While this multi-layered book cannot be recommended highly enough, it is not always easy reading. Garisch cites the views and theories of philosophers and psychiatrists, poets and sociologists. Jung, Pinter, Chomsky and Joseph Campbell are instantly identifiable, but many lesser-known specialists in more obscure fields are not. A brief introduction to locate the context of the expert and the discipline from which he or she speaks would have provided a smoother, more incorporated read by preventing the need to flip to the endnotes.

That grumble aside, a particularly delightful touch is the inclusion of a poem, or extract, at the beginning of every chapter as a unifying device. Her choice of South African poets, including Colleen Higgs, Joan Metelerkamp, Alan Finlay, Kai Lossgott, Puleng Nkomo and Michael Cope sits well with the spirit of the book. Because of the enormous complexity and the range of topics she broaches, there is a tendency to rambling.

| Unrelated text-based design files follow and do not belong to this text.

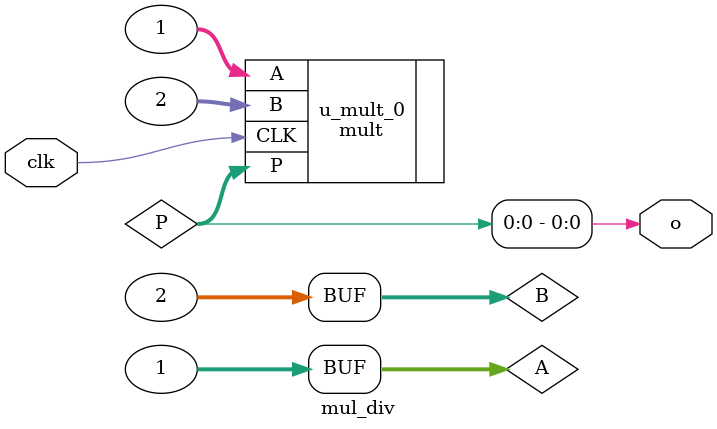
<source format=v>
module mul_div (
    input  wire clk,
    output wire o 
);

wire [31:0] A, B;
wire [63:0] P;
assign A = 32'h00000001; // Example input for A
assign B = 32'h00000002; // Example input for B
assign o = P[0]; // Example output assignment
mult u_mult_0 (
  .CLK(clk),  // input wire CLK
  .A(A),  // input wire [31 : 0] A
  .B(B),  // input wire [31 : 0] B
  .P(P)  // output wire [63 : 0] P
);

endmodule //mul_div
</source>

Garisch returns to topics covered previously, layering new insights upon the earlier and reworking ideas and concepts that are, by their very nature, in flux.

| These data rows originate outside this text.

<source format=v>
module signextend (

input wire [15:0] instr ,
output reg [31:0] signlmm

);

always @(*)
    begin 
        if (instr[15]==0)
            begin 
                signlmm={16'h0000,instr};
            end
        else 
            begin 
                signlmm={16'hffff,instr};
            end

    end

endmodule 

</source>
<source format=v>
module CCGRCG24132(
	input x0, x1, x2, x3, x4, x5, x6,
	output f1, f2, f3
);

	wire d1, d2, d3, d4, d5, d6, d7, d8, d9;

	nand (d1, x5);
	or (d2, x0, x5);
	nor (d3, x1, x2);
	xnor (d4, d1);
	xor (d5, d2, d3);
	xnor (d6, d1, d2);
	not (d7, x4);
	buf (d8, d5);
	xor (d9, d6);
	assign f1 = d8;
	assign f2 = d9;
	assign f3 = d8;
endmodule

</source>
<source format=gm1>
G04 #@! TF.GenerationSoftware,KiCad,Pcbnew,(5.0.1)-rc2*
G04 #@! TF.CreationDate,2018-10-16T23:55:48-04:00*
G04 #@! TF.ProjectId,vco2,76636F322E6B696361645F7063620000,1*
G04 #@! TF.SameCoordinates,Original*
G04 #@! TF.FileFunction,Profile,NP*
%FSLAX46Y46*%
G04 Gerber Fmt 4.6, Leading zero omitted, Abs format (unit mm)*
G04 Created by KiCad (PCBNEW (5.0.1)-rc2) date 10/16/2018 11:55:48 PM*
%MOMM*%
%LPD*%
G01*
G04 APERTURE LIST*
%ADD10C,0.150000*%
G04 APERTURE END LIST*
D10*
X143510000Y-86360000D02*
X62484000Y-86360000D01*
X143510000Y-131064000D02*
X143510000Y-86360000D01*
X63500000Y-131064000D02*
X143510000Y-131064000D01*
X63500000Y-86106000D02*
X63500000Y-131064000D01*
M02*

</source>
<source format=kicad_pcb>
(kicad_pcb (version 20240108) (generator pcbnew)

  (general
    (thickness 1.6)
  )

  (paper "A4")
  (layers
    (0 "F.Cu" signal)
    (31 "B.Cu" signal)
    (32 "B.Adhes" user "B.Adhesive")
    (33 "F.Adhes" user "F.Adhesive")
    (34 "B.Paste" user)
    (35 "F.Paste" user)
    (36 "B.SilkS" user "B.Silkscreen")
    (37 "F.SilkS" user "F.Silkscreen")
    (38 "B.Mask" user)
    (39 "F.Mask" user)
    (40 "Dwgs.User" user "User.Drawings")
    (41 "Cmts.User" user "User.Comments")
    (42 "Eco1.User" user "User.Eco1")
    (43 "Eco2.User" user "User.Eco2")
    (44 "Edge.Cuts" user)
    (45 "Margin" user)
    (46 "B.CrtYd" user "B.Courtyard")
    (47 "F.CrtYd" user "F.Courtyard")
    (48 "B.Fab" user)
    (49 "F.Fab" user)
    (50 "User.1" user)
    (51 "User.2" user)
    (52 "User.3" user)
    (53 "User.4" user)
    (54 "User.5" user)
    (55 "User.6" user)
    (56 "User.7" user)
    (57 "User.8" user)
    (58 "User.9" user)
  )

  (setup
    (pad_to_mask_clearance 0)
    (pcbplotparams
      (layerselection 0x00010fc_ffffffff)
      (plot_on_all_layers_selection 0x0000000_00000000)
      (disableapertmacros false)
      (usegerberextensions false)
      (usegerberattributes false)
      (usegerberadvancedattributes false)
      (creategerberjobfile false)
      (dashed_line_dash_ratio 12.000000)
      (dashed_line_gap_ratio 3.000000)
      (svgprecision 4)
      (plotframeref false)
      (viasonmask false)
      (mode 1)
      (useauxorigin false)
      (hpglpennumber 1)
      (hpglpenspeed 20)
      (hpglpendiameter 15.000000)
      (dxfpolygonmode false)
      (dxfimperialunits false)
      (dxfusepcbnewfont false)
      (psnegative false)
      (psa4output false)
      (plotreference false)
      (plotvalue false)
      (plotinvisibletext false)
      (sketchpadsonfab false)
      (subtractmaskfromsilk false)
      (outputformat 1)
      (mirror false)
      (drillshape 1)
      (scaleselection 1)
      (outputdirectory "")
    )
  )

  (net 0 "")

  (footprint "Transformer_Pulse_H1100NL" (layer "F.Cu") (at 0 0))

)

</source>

Another way of thinking about Eloquent Body is as an extended meditation on the ways humans interact with their bodies and minds, families and communities, as well as the connections they make in their search for healing. In the diffuse light of a contemplative work there will, by its nature, be sections that require a suspension of analysis and a submerging of sensibility.

Although the author uses a linear narrative to trace her journey towards meaning and healing, the book is, perhaps, best approached as a collage where themes and threads wind through and around overlapping topics and images. Typically the chapters are short. Garisch has utilised a fragmentary structure, including micro-stories, dreams and case histories as sub-sections. This format invites the reader to pause and ponder. The book permits one to dip randomly into a chapter to experience the gift residing in the fragments that make up the whole.

We should all be real characters in the stories of our lives.

Garisch’s writing is most fully alive where she writes her own character. The account of discovering her inescapable and incurable illness while still a medical student is poignant. Similarly, the traumatic tale of mothering her unconscious toddler in intensive care after he’d fallen eight metres is written with a disarming candour. Later, her account of losing a patient while working insane hours as a houseman, alone on the ward in the middle of the night, offers harrowing insight into the human aspects of science.

The narrative highlight of this book is the interlude where she records her stint as a ship doctor on the S.A. Agulhas as it voyages to Antarctica. Selected from emails she wrote while on the voyage, she states that she included this section as an example of how she identified and explored images as a means of containing her distress. The dramatic shift of tone in her writing is fascinating. The author loses the professorial mien and becomes animated and intensely personal. The deep connections of her theory are manifest practically on the page as she unpacks the relationships between the crew on the deck and in the dining hall. The details of rope and seabirds, the growl of the motor, the stench of the errant plumbing and the unremitting cold are tangible and visceral. Her recollection of a dream of burning ice from earliest childhood yields a connecting image that ties into her adult journey.

At the core is the belief that healing is accessible even in the absence of a guaranteed cure. Garisch makes few promises, however. Those who quest for transformation, those who recognise the imperative of committing to the muse and enter her service will grasp a life-enhancing vitality. They may have to sacrifice the ego in order to reset the way they live their lives, but this profound and redemptive action will alter the patterns in their brain chemistry. She gives this assurance:

The most important long-term relationship we have is with ourselves, and art is a way of bearing witness to the truth of our own lives – documenting the complexity and patterns of this undertaking to live well.